### Activity
Aside from the pictures, copy the listing exactly.

### Given information
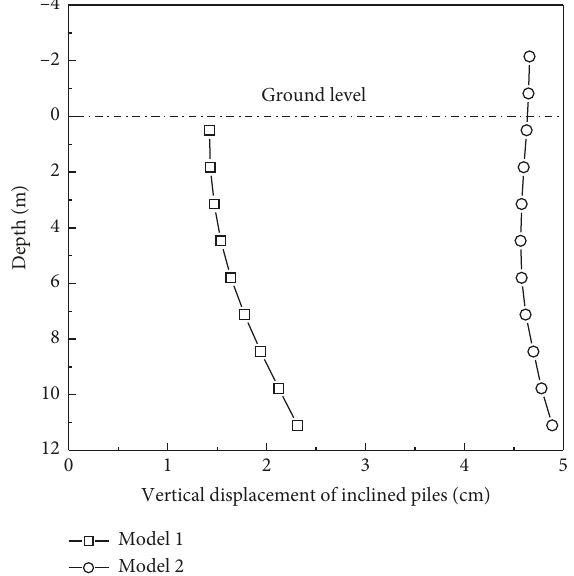
Figure 23: Contrastive analysis of vertical displacement of inclined piles.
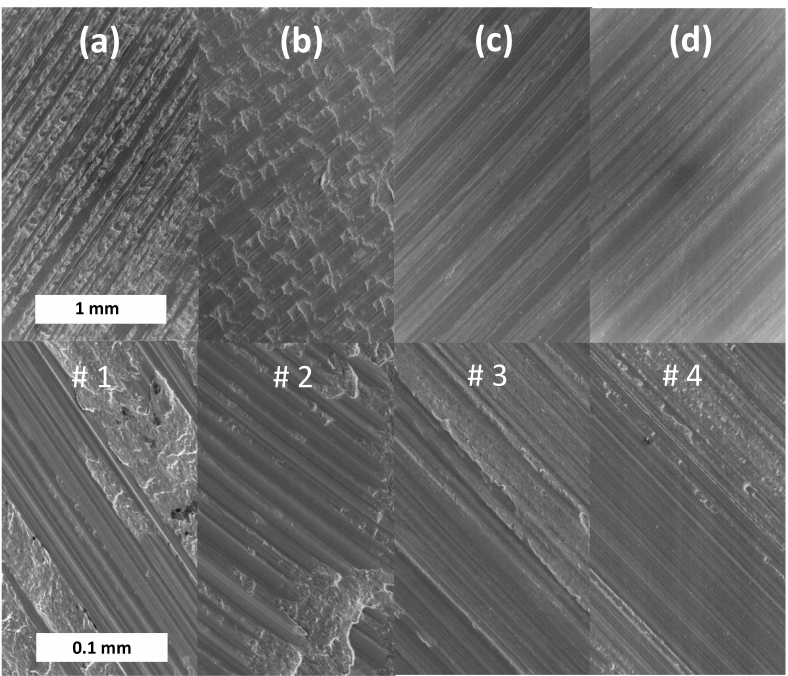
Figure 23. ( a – d ) Scanning electron microscopy images of the surfaces machined by the procedures # 1–4 according to Table 4. The upper row shows a low, the lower row a high resolution of the surface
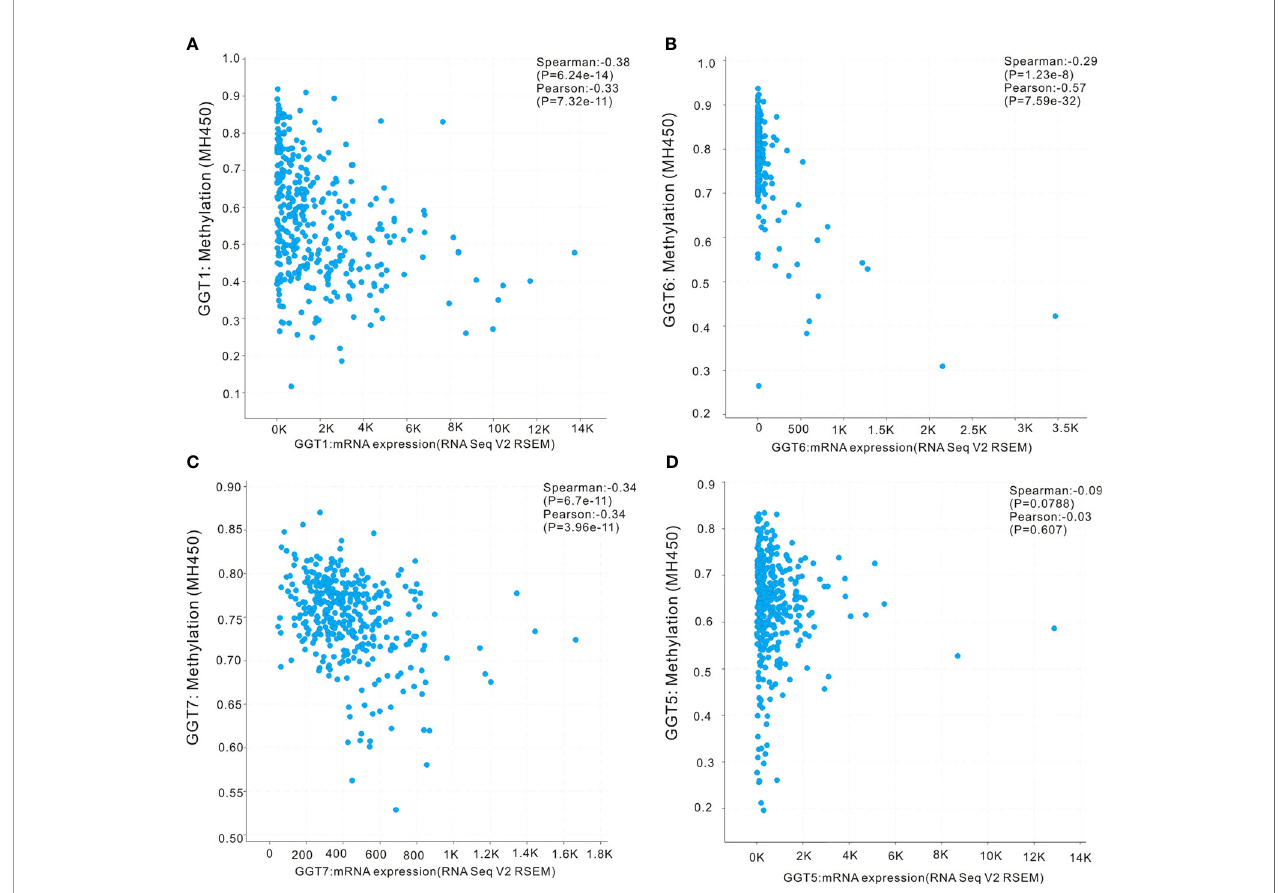
FIGURE 6 | Correlation analysis of DNA methylation with mRNA expression of GGT family members in HCC revealed by cBioPortal webpage. The negative associations between DNA methylation and expression of mRNA were observed in GGT1 (A) , GGT6 (B) , and GGT7 (C) , while this negative relationship disappeared in GGT5 (D)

### Worked solution
Figure 23: Contrastive analysis of vertical displacement of inclined piles.
Figure 23. ( a – d ) Scanning electron microscopy images of the surfaces machined by the procedures # 1–4 according to Table 4. The upper row shows a low, the lower row a high resolution of the surface
FIGURE 6 | Correlation analysis of DNA methylation with mRNA expression of GGT family members in HCC revealed by cBioPortal webpage. The negative associations between DNA methylation and expression of mRNA were observed in GGT1 (A) , GGT6 (B) , and GGT7 (C) , while this negative relationship disappeared in GGT5 (D)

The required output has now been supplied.